Problem statement: Excluding pictures, retype the line with "February 2016" and each line that follows it to the end of the data below, word for word.

══════════

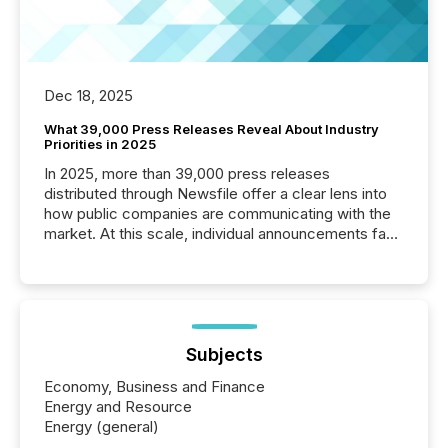
Dec 18, 2025
What 39,000 Press Releases Reveal About Industry
Priorities in 2025
In 2025, more than 39,000 press releases
distributed through Newsfile offer a clear lens into
how public companies are communicating with the
market. At this scale, individual announcements fade
into the background, and what emerges instead are
patterns . The language companies choose reveals
how industries are evolving, where credibility is
being built, and what investors are being asked to
trust. Last year, this analysis focused on identifying
the most common keywords by industry. This...
Subjects
Economy, Business and Finance
Energy and Resource
Energy (general)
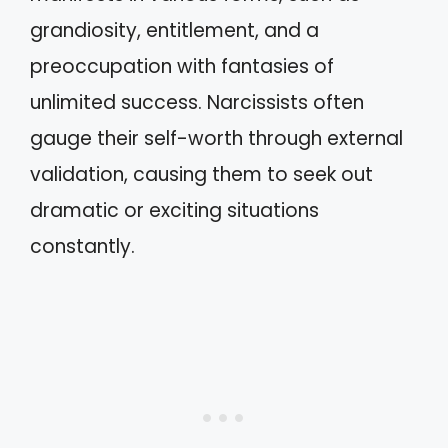
grandiosity, entitlement, and a
preoccupation with fantasies of
unlimited success. Narcissists often
gauge their self-worth through external
validation, causing them to seek out
dramatic or exciting situations
constantly.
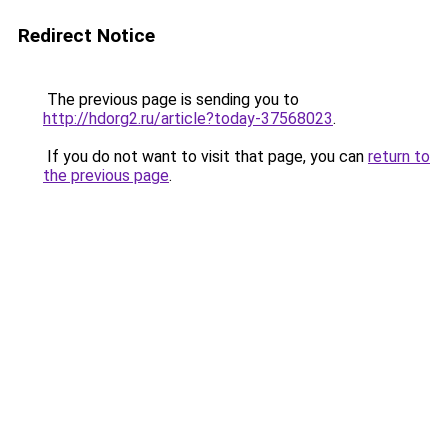
Redirect Notice
The previous page is sending you to
http://hdorg2.ru/article?today-37568023
.
If you do not want to visit that page, you can
return to
the previous page
.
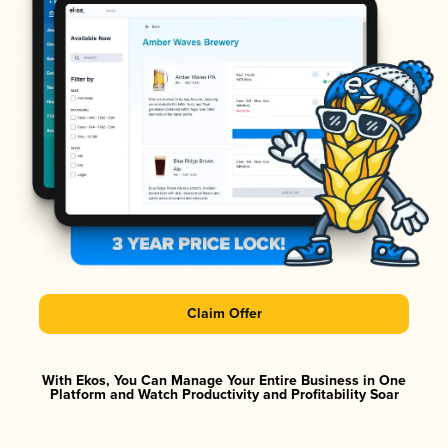
Claim Offer
With Ekos, You Can Manage Your Entire Business in One
Platform and Watch Productivity and Profitability Soar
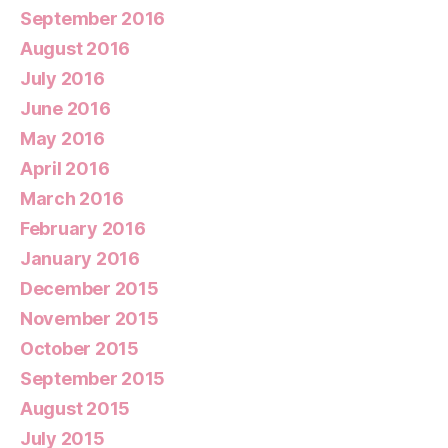
September 2016
August 2016
July 2016
June 2016
May 2016
April 2016
March 2016
February 2016
January 2016
December 2015
November 2015
October 2015
September 2015
August 2015
July 2015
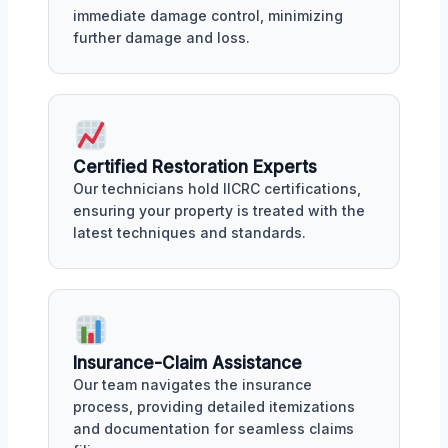
immediate damage control, minimizing
further damage and loss.
Certified Restoration Experts
Our technicians hold IICRC certifications,
ensuring your property is treated with the
latest techniques and standards.
Insurance-Claim Assistance
Our team navigates the insurance
process, providing detailed itemizations
and documentation for seamless claims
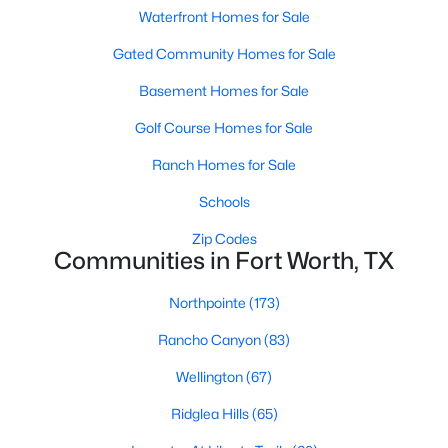
Waterfront Homes for Sale
Gated Community Homes for Sale
New - 8 Hours Ago
Basement Homes for Sale
Golf Course Homes for Sale
Ranch Homes for Sale
Schools
Zip Codes
$365,000
Active
Communities in Fort Worth, TX
4
3
2493
0.184
Beds
Baths
Sqft
Acres
Northpointe
(173)
7912 Hosta Way, Fort Worth, TX 76123
Rancho Canyon
(83)
MLS#: 21349670
Wellington
(67)
Ridglea Hills
(65)
New - 9 Hours Ago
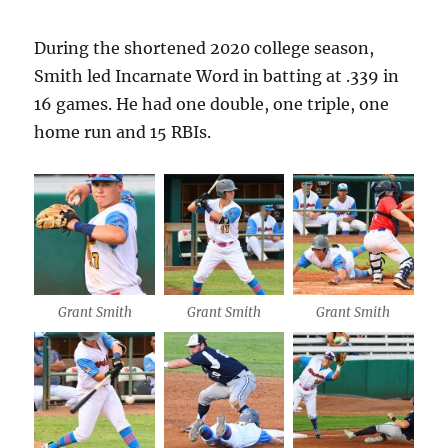
During the shortened 2020 college season,
Smith led Incarnate Word in batting at .339 in
16 games. He had one double, one triple, one
home run and 15 RBIs.
Grant Smith
Grant Smith
Grant Smith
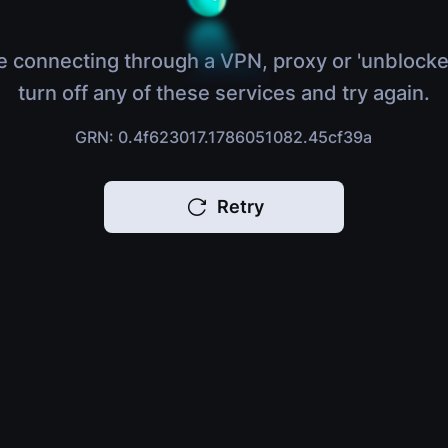
e connecting through a VPN, proxy or 'unblocke
turn off any of these services and try again.
GRN: 0.4f623017.1786051082.45cf39a
Retry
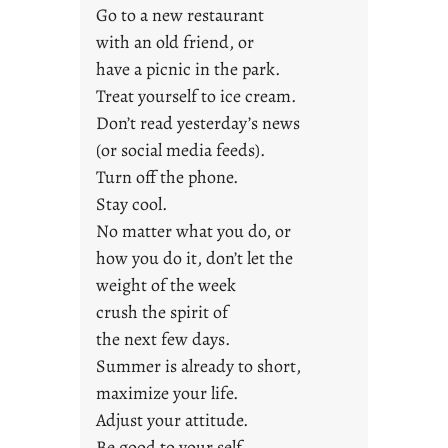
Go to a new restaurant
i
with an old friend, or
d
a
have a picnic in the park.
y
Treat yourself to ice cream.
s
Don’t read yesterday’s news
(or social media feeds).
Turn off the phone.
Stay cool.
No matter what you do, or
how you do it, don’t let the
weight of the week
crush the spirit of
the next few days.
Summer is already to short,
maximize your life.
Adjust your attitude.
Be good to your self.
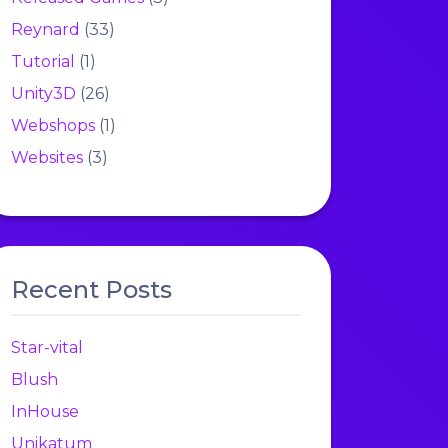
Reynard
(33)
Tutorial
(1)
Unity3D
(26)
Webshops
(1)
Websites
(3)
Recent Posts
Star-vital
Blush
InHouse
Unikatum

══════════

Result of this task:
February 2016
January 2016
December 2015
November 2015
October 2015
September 2015
August 2015
July 2015
immediate damage control, minimizing
further damage and loss.
Certified Restoration Experts
Our technicians hold IICRC certifications,
ensuring your property is treated with the
latest techniques and standards.
Insurance-Claim Assistance
Our team navigates the insurance
process, providing detailed itemizations
and documentation for seamless claims
Waterfront Homes for Sale
Gated Community Homes for Sale
New - 8 Hours Ago
Basement Homes for Sale
Golf Course Homes for Sale
Ranch Homes for Sale
Schools
Zip Codes
$365,000
Active
Communities in Fort Worth, TX
4
3
2493
0.184
Beds
Baths
Sqft
Acres
Northpointe
(173)
7912 Hosta Way, Fort Worth, TX 76123
Rancho Canyon
(83)
MLS#: 21349670
Wellington
(67)
Ridglea Hills
(65)
New - 9 Hours Ago
During the shortened 2020 college season,
Smith led Incarnate Word in batting at .339 in
16 games. He had one double, one triple, one
home run and 15 RBIs.
Grant Smith
Grant Smith
Grant Smith
e connecting through a VPN, proxy or 'unblocke
turn off any of these services and try again.
GRN: 0.4f623017.1786051082.45cf39a
Retry
Go to a new restaurant
i
with an old friend, or
d
a
have a picnic in the park.
y
Treat yourself to ice cream.
s
Don’t read yesterday’s news
(or social media feeds).
Turn off the phone.
Stay cool.
No matter what you do, or
how you do it, don’t let the
weight of the week
crush the spirit of
the next few days.
Summer is already to short,
maximize your life.
Adjust your attitude.
Be good to your self.
Reynard
(33)
Tutorial
(1)
Unity3D
(26)
Webshops
(1)
Websites
(3)
Recent Posts
Star-vital
Blush
InHouse
Unikatum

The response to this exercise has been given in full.